G. Bergomi, Cubo e figure che guardano in alto, bronze, 2023 private collection
Cubo e figure che guardano in alto, 2023, bronze
G.Bergomi, Cronografia di un corpo, 2012, bronze, stainless steel, enamel 266x300x100cm, private collection
Cronografia di un corpo, 2012, bronze, stainless steel, enamel

One of the most profound questions we asked ourselves concerns the relationship between Bergomi’s sculptures and the landscape of the Etruscan Coast. The archaic forms, the sense of time, the constant reference to the human figure suggested an almost natural affinity between his work and this territory.

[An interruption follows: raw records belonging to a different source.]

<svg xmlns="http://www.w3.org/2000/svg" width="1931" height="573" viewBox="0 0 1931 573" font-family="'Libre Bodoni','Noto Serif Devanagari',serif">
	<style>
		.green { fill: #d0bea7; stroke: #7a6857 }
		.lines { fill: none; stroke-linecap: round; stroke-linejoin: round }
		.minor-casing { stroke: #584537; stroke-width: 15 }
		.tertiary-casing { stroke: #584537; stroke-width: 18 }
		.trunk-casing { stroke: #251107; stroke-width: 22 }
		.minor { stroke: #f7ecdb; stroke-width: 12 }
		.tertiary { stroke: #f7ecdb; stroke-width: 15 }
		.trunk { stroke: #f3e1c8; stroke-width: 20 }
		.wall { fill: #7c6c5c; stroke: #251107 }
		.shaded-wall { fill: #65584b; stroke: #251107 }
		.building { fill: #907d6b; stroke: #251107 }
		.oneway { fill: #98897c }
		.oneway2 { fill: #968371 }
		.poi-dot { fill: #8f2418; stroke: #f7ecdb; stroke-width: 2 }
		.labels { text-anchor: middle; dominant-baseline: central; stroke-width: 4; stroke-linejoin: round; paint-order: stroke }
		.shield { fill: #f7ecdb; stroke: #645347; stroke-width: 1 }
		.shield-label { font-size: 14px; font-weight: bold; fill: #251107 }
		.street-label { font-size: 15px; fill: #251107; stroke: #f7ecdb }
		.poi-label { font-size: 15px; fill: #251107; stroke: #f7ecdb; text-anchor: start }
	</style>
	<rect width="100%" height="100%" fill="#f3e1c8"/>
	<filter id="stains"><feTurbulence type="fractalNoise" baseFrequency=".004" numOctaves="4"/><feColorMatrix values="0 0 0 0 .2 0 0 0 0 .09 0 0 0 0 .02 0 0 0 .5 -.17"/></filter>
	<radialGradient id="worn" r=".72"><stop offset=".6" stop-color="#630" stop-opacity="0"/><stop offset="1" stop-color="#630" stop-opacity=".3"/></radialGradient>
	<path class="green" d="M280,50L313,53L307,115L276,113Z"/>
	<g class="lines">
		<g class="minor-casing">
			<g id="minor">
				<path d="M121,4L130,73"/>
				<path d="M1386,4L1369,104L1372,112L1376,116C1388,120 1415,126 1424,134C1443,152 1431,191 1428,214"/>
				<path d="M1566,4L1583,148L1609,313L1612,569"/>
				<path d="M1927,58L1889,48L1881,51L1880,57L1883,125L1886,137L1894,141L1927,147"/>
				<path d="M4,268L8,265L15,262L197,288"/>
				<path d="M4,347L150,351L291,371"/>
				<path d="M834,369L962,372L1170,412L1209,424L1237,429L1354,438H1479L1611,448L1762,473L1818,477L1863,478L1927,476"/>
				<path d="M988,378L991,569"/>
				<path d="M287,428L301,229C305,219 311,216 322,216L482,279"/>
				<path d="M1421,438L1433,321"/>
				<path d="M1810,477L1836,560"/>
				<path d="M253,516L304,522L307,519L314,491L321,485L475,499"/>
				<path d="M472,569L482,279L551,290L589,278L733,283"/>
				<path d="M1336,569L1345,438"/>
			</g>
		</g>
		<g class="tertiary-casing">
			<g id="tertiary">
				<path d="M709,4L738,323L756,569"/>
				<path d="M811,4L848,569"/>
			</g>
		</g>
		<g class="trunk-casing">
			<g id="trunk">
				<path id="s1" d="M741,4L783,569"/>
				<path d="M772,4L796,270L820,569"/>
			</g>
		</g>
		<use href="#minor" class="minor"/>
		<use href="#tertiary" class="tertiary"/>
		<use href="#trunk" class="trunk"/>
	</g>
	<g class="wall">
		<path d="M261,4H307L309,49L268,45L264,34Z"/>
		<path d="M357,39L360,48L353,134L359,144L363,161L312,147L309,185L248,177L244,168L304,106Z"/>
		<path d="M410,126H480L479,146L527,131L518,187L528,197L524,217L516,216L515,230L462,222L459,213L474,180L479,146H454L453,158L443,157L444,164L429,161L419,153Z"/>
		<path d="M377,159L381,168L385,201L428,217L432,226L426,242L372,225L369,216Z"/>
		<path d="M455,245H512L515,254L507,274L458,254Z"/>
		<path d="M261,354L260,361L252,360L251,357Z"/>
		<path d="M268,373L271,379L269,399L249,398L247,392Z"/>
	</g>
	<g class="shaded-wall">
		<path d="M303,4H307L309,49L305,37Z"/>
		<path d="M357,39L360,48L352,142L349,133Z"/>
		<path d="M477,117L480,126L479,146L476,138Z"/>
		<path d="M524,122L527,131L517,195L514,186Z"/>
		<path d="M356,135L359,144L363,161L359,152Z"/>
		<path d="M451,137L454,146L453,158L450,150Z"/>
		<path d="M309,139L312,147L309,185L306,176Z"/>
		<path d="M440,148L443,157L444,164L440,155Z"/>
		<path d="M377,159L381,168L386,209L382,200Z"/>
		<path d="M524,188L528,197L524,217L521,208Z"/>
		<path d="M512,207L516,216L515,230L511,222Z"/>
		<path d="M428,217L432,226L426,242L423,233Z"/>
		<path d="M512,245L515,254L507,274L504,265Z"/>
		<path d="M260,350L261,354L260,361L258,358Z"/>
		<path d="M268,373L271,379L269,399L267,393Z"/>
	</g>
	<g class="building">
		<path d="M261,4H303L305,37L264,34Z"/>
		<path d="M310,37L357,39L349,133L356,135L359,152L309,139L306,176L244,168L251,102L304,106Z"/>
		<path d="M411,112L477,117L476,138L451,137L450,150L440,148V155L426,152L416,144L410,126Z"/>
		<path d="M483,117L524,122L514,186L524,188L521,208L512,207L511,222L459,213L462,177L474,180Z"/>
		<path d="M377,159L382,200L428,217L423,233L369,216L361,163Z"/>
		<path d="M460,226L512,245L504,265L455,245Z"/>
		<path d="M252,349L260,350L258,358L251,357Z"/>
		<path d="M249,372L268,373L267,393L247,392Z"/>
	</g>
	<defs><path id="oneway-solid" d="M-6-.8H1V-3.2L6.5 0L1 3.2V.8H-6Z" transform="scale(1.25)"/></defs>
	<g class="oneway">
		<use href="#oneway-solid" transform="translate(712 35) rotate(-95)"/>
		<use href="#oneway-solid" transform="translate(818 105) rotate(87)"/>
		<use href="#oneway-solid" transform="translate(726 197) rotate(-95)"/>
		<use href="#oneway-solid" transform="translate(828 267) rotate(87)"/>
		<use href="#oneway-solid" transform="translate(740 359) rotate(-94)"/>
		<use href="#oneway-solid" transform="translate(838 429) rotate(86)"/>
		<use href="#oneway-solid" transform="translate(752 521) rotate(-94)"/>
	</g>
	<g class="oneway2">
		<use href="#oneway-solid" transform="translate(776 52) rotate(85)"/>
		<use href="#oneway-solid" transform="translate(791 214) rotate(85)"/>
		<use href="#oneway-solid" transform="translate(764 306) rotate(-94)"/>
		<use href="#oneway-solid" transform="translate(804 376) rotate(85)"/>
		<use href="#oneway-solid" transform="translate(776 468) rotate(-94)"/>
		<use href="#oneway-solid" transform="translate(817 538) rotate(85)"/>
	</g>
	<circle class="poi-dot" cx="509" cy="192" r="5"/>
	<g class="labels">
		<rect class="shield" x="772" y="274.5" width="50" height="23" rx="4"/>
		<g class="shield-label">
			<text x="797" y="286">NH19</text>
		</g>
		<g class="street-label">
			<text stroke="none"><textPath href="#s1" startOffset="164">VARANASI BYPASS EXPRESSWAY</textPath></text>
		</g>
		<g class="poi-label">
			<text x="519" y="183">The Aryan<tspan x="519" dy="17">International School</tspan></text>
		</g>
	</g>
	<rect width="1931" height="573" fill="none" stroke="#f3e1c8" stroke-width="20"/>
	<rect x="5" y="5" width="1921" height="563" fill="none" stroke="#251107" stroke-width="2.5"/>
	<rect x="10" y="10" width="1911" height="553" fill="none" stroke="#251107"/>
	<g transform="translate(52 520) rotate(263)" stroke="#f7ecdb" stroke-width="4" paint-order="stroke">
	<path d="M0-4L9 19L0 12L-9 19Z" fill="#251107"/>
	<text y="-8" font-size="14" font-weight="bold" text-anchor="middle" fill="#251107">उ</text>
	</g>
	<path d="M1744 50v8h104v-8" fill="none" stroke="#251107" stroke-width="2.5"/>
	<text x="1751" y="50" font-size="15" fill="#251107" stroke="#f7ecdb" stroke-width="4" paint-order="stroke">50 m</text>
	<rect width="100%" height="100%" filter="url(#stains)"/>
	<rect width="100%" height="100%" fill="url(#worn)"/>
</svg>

Bergomi’s response was clear: while it’s true that some works, such as Colazione a letto, evoke an “Etruscan-like” aesthetic, reminiscent of the Sarcophagus of the Spouses housed at the National Etruscan Museum of Villa Giulia in Rome, his creative drive originates elsewhere.

“Everyday life is far more invasive than the past. But you read the everyday through what you love. And therefore, also through the memory of the past.”

And this is where the deepest difference with Etruscan art emerges: whereas the latter was created to celebrate death, to accompany the afterlife, Bergomi’s works seem to do the opposite. They do not anchor eternity in separation, but in life itself. In the tangible possibility of making the most ephemeral gestures, the most intimate affections, the most familiar presences endure. It is in this exchange between present and memory, between intimacy and landscape, that his sculptures find their place—not to celebrate history, but to inhabit it with discretion.